Protein binding and cross-linking assays: RCC1 binding and cross-linking analyses were conducted using NCP assembled with H. sapiens histones and a 145 bp DNA fragment32. For the RCC1 experiments, 1 µM NCP, in a buffer of 20 mM K-cacodylate [pH 6.0], was incubated with 10/20 µM RAPTA-C (Fig. 8a), 100/150 µM RAPTA-C (Fig. 8b), 10/15/20 µM RR, 5/10 µM C2 or 5/10 µM C10 (Fig. 8a) at room temperature for ~13 h. Native or treated NCP (0.5 µM) were subsequently incubated with RCC1 (2 µM) in 20 mM K-cacodylate [pH 6.0] buffer on ice for 15 min. The samples were subjected to native PAGE at 4 °C, and gels were stained with coomassie brilliant blue. For the nucleosome cross-linking experiments, 1 µM NCP, in a buffer of 20 mM K-cacodylate [pH 6.0], was incubated with 10/20 µM RAPTA-C, 10/20 µM RR, 10/20 µM C2 or 10/20 µM C10 at room temperature for 24 h. Samples were subsequently analysed with native PAGE, and gels were stained with coomassie brilliant blue.

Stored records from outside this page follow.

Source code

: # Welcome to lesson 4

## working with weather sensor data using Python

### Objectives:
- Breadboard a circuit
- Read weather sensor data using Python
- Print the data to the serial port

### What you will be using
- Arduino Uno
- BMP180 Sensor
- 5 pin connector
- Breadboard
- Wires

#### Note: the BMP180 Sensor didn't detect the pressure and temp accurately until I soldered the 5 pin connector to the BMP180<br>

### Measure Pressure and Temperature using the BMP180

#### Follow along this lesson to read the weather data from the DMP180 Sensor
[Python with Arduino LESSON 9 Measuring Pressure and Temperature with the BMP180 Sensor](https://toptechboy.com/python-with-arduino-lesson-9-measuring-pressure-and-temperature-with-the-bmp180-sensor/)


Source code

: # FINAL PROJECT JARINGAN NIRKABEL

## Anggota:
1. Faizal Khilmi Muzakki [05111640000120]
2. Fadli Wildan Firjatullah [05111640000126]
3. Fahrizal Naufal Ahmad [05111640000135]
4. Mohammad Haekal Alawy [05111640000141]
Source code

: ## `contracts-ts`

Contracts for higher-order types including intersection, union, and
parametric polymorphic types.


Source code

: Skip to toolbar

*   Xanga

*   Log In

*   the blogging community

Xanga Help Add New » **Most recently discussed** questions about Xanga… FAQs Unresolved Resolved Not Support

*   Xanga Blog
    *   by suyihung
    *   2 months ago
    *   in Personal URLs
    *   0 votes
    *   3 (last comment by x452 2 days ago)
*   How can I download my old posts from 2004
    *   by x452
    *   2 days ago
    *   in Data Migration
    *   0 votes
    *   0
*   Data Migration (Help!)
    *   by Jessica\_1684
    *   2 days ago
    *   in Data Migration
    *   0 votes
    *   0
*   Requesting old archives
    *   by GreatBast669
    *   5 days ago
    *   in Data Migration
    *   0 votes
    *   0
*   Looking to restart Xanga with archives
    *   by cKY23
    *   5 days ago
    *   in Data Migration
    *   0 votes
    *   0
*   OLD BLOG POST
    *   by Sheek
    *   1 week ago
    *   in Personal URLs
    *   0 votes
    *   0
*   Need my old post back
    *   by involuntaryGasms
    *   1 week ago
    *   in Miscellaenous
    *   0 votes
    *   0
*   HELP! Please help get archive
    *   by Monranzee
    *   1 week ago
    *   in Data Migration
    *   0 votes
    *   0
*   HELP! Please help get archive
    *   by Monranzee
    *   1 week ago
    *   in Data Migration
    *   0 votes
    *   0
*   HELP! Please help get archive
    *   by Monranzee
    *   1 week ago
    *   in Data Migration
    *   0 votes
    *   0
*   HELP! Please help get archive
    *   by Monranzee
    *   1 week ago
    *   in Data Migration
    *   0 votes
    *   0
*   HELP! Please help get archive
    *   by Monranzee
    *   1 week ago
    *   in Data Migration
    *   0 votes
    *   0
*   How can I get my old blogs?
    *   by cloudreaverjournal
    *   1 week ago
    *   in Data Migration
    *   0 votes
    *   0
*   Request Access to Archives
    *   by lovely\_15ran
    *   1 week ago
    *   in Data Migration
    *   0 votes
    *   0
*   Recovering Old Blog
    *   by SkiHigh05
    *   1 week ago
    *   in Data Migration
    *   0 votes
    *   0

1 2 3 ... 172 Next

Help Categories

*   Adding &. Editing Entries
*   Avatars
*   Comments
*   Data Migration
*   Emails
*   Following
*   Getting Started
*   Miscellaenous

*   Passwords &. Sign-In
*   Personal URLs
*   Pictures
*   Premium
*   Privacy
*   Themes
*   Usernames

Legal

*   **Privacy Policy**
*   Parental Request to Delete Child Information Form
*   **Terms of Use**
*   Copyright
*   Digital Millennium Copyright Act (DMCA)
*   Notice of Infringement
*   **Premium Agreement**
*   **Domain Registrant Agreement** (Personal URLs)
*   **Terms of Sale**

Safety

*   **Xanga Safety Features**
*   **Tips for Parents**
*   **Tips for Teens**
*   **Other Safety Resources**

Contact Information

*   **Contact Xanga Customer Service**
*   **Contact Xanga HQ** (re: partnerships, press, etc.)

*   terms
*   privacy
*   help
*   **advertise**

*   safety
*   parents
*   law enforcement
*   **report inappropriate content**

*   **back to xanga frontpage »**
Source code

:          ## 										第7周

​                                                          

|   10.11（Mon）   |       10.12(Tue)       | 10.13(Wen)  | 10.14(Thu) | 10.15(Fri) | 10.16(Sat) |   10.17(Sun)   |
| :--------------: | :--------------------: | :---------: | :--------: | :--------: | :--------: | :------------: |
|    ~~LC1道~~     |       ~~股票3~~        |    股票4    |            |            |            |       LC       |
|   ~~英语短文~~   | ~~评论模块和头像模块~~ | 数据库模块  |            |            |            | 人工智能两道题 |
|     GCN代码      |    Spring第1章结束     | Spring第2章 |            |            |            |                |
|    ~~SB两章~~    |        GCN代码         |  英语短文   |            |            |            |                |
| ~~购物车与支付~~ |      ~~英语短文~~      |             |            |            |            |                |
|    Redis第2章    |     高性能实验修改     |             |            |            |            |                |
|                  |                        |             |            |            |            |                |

For the analysis of histone protein cross-linking under denaturing conditions, 1 μM NCP, in a buffer of 20 mM K-cacodylate [pH 6.0], was incubated with 10/20 μM RAPTA-C, 10/20 μM RR, 10/20 μM C2 or 10/20 μM C10 at room temperature overnight. Five microlitres of 5× loading dye (250 mM Tris-HCl [pH 6.8], 10% w/v sodium dodecyl sulfate (SDS), 25 mM dithiothreitol, 0.1% w/v bromophenol blue, 50% v/v glycerol) was added to the 20 μl reaction mix, followed by a 1 min incubation at 95 °C. After brief centrifugation, samples were loaded onto a 15% SDS-PAGE gel, and the gel was subsequently stained with coomassie brilliant blue. Histone protein identity was assessed by subjecting bands excised from the SDS-PAGE gel to matrix assisted laser desorption/ionization-time of flight (MALDI-TOF) mass spectrometry and by western blot analysis. Anti-H2A (ab13923) and anti-H2B (ab1790) western blotting was performed following the vendor’s protocol (AbCam, UK; primary antibodies employed at 1000-fold dilution relative to company-supplied aliquots). The secondary antibody corresponded to HRP-linked goat pAb anti-rabbit IgG (ab6721) employed at 5000-fold dilution. Data shown in Supplementary Fig. 14b correspond to uncropped blot scans.

Data availability

Atomic coordinates and structure factors for the NCP models with RR, SS, RS and C2 adducts have been deposited in the Protein Data Bank under accession codes 5XF3, 5XF4, 5XF5 and 5XF6, respectively. Other data that support the findings of this study are available from the corresponding authors upon request.